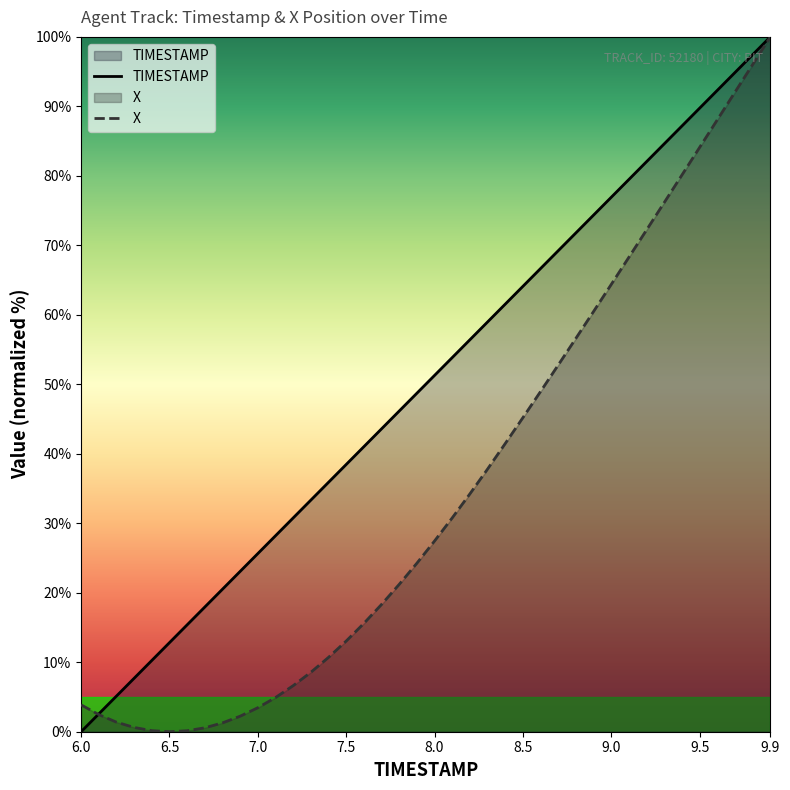

Rank the series by their average value, from highest to lowest.

TIMESTAMP, X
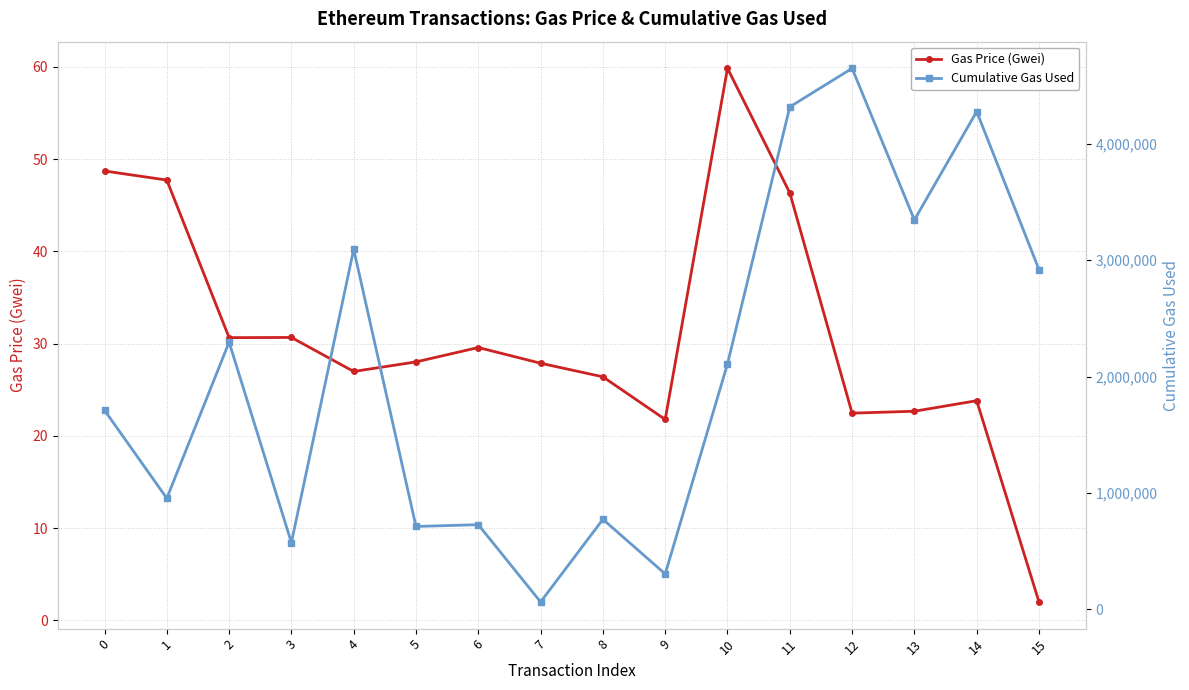

The Cumulative Gas Used series shows 1586721.4 at 2. True or false?

False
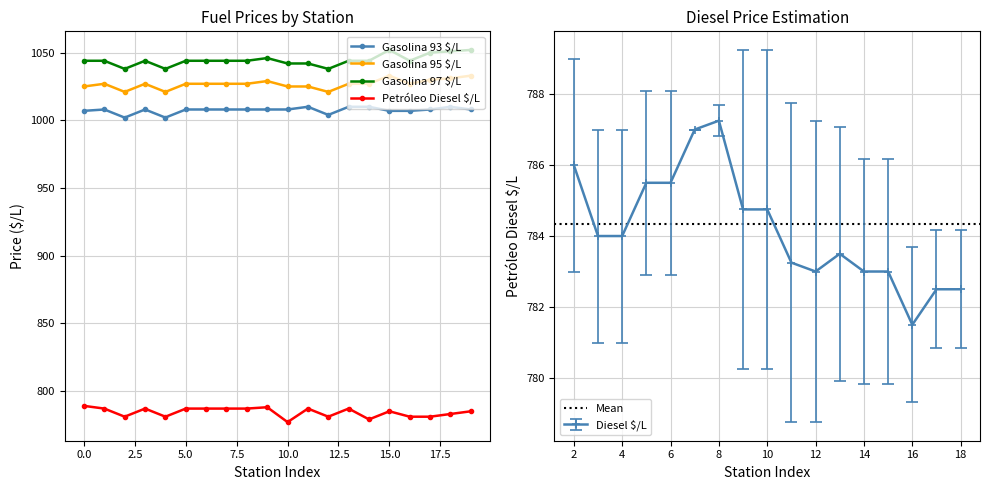

How many values in the Gasolina 95 $/L series are below 1027?

6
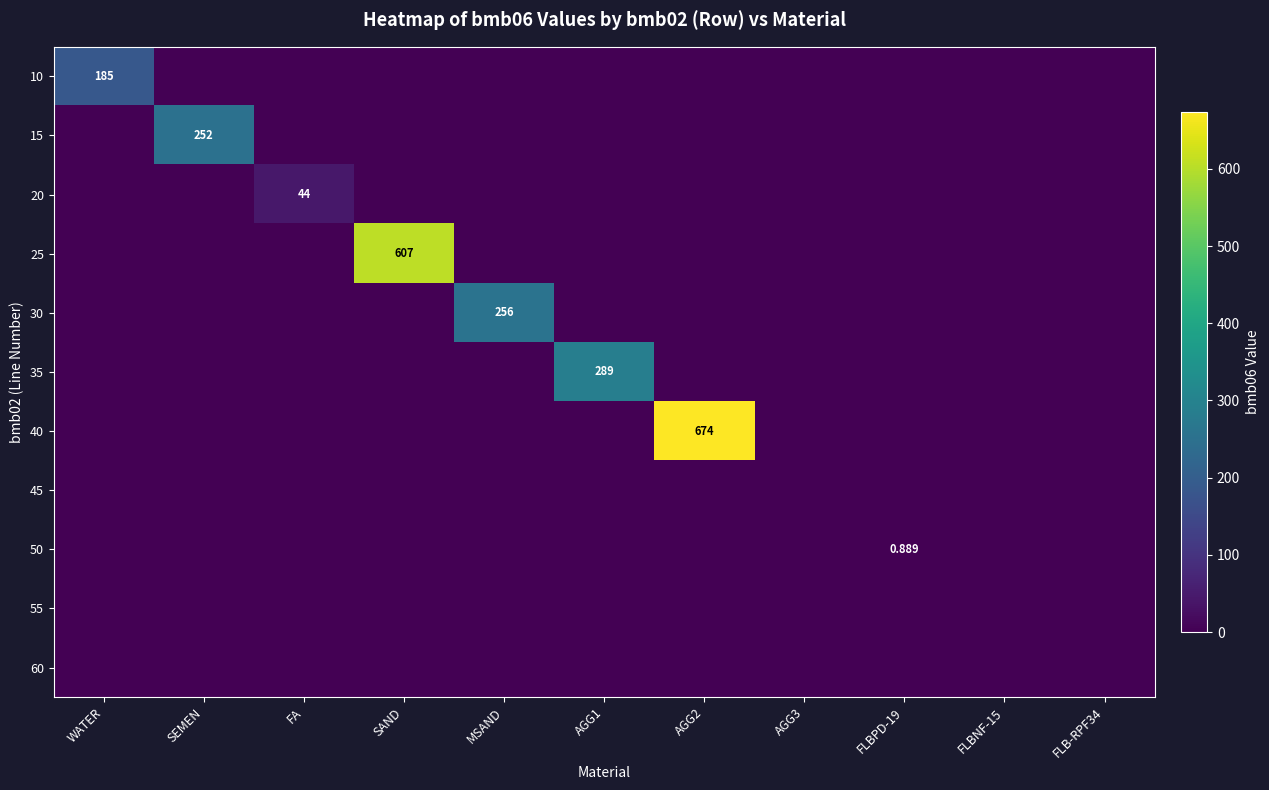

How many series are shown in this chart?

11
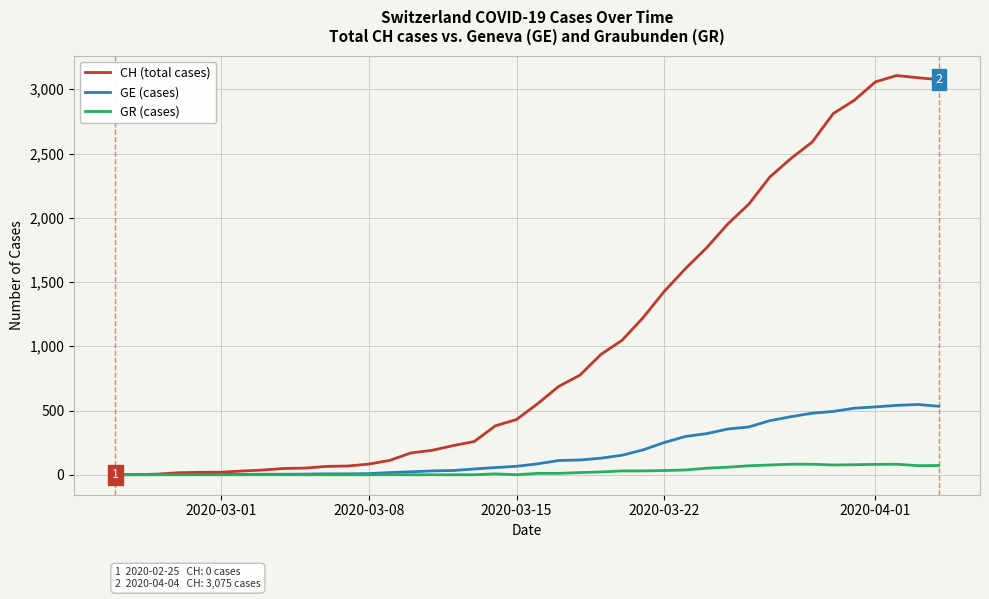

List the series in order of their peak value, lowest first.

GR (cases), GE (cases), CH (total cases)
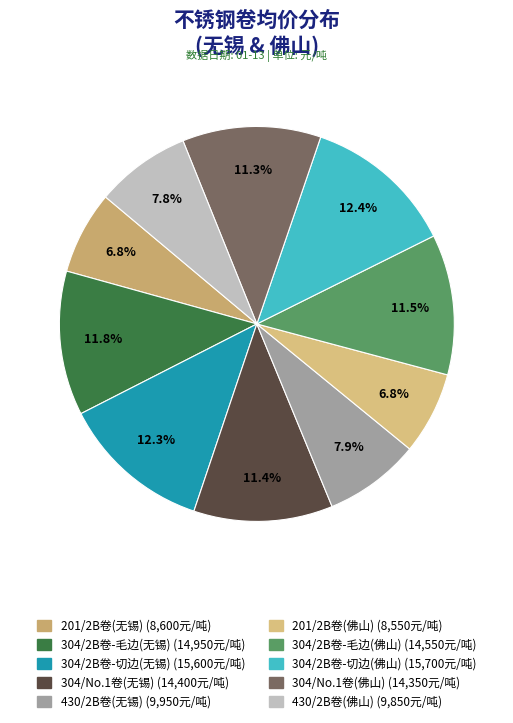

Does 201/2B卷(无锡) account for over 50% of the chart?

No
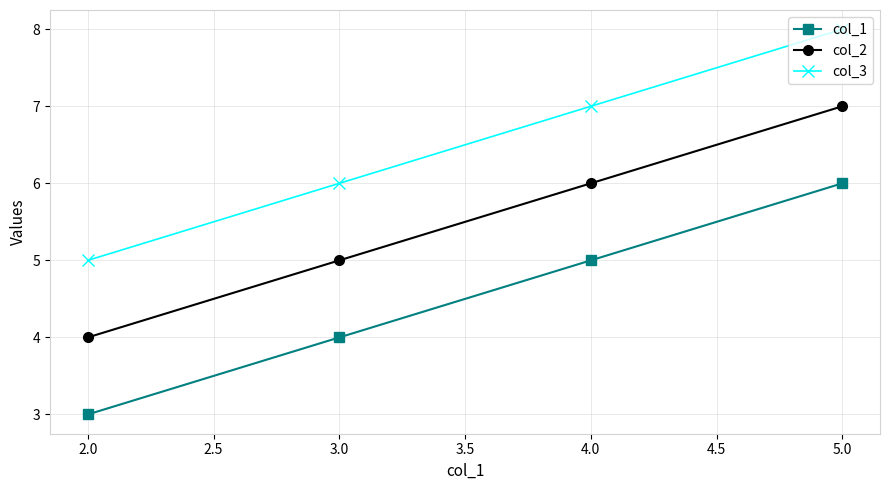

At which category is the sum across all series the highest?

5.0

_WHAT YOU NEED TO DO_: Locate every line in the rows above that contains the string "highest", and copy each one. Matching is case-sensitive.

_EXERCISE RESPONSE_:
Rank the series by their average value, from highest to lowest.
At which category is the sum across all series the highest?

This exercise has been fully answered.